The crew agreed apparently, as they all bent to the task of ensuring that the Socrates was ready for what was coming.

Five minutes passed quickly, and Alexi was soon giving the final warning and waiting for confirmation that everyone was strapped in. He was pleased when everything went smoothly, leaving him no reason to be forced to call an abort. Missing their entry window at current speeds would require the better part of a full day to recover, and that wasn’t an option.

“All boards green, Captain.”

“Very good. Bring us about. One Hundred and Eighty.”

“Aye Sir, coming about. One Hundred and Eighty.”

The thrusters flared, first on the Socrates, and the one by one on the other ships of the relief column. Slowly the heavy ships spun in space, positioning their main engines toward the looming face of Hayden.

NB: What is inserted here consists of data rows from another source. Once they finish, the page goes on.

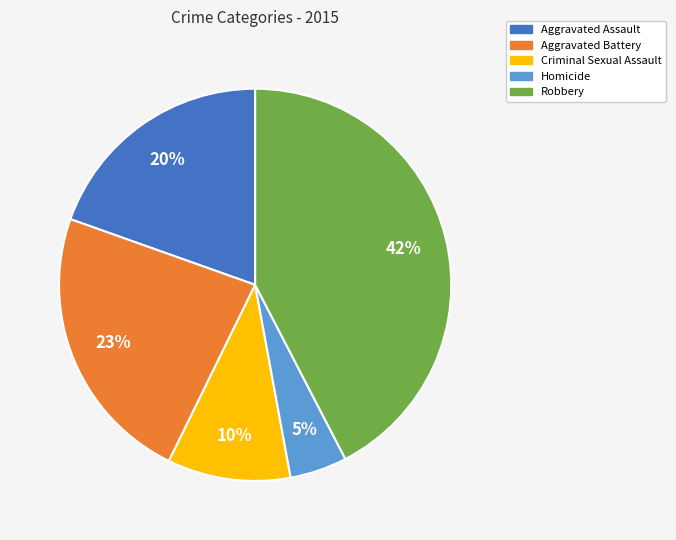

Do Aggravated Battery and Homicide together represent more than half of the pie?

No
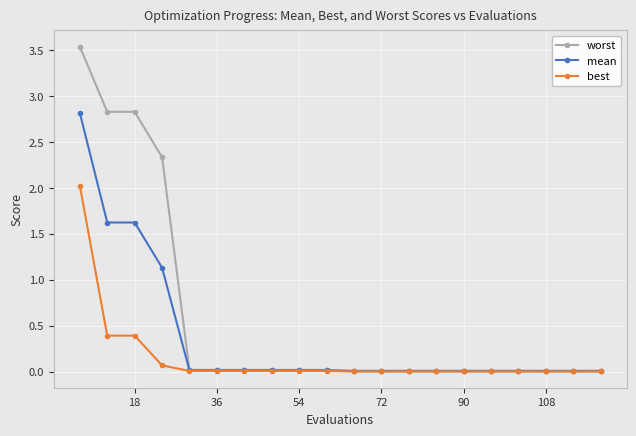

Which series has the widest spread of values?

worst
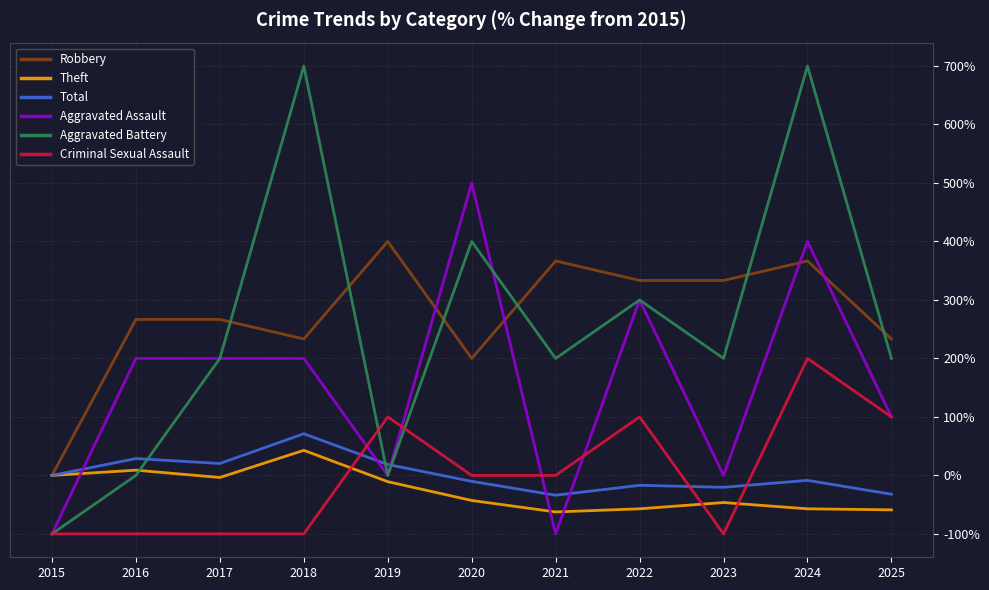

At which category is the sum across all series the highest?

2024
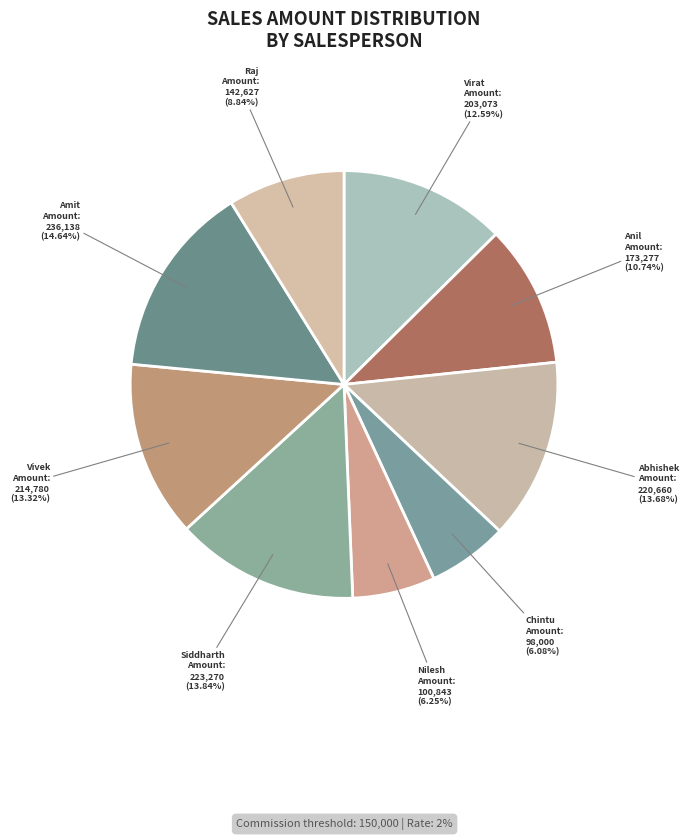

What is the ratio of the value at Abhishek to the value at Siddharth?

1.0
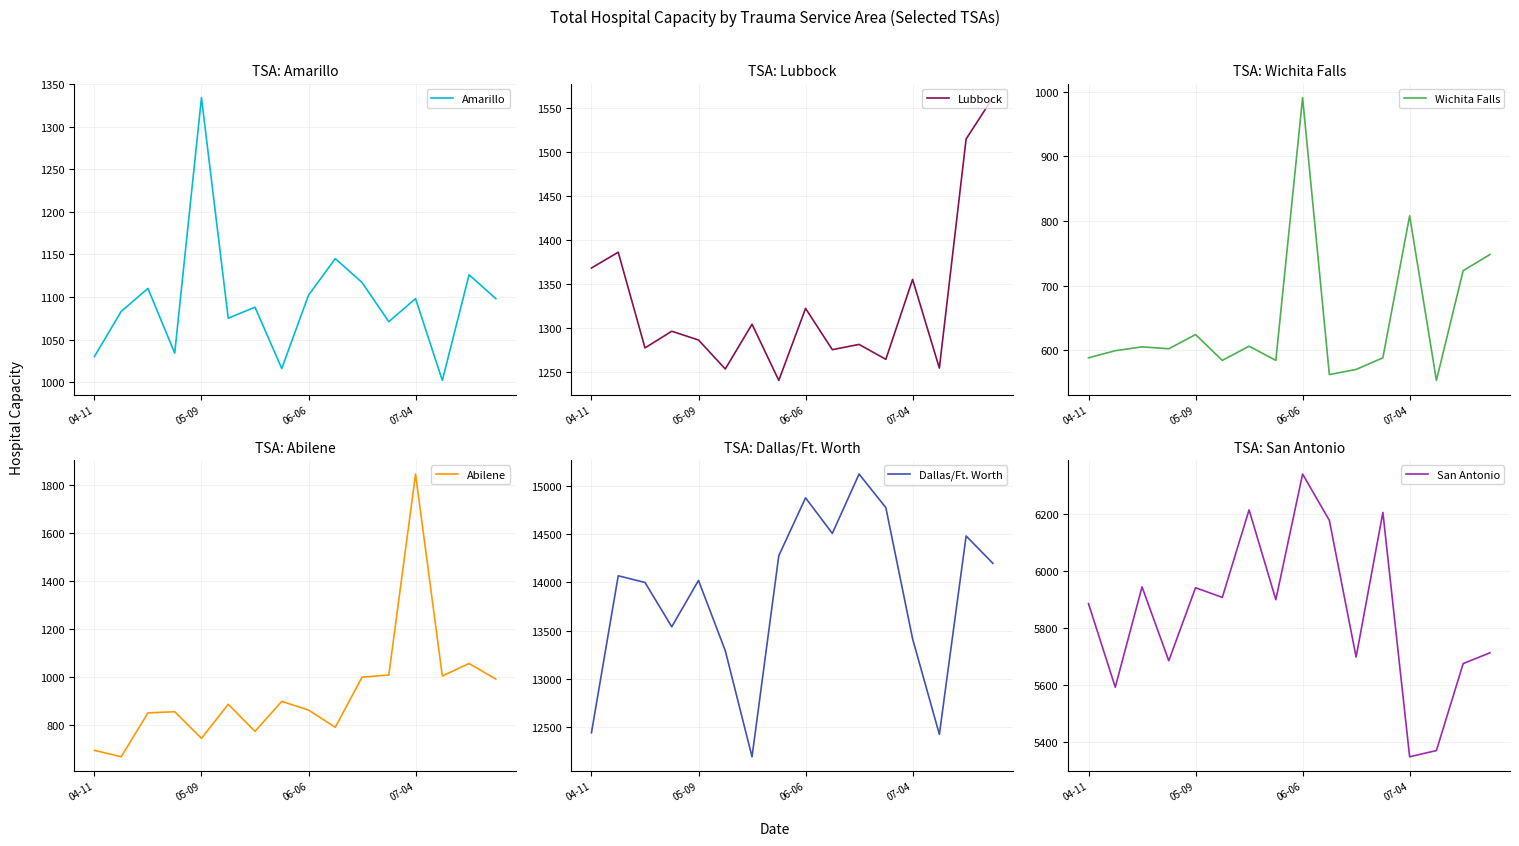

At which label does San Antonio reach its peak?

06-06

“Coming up on the changeover, Sir.”

“Fire main engines on my command… Ten standard gravities.”

“Ten Standard, Aye.”

“Fire in T-Minus… five, four, three, two… one… Mark!” Alexi called out, his voice echoing across the relief column.

“Main engines firing!”

The low hum of the VASIMR drive erupted into a powerful roar that slammed them all back into their bolsters, the bridge becoming filled with the low grunts of men working hard to keep their blood from being forced away from their brains. The pressure suits helped, using constant active pressure to massage the blood through their bodies. With the suits they could survive and operate at extreme gravities, well beyond anything normal humans could remain coherent at.

Of course, not even the best pressure suit could let a person withstand the insane gravities the alien ships routinely endured.

With that cheerful thought, Alexi turned his full focus onto commanding his ship through what he was certain was going to be one of the more harrowing moments of his career. They had to survive pulling a solid ten gees for the entire approach, an uncomfortable yet doable requirement. It was at the end of their approach, however, that things got rough.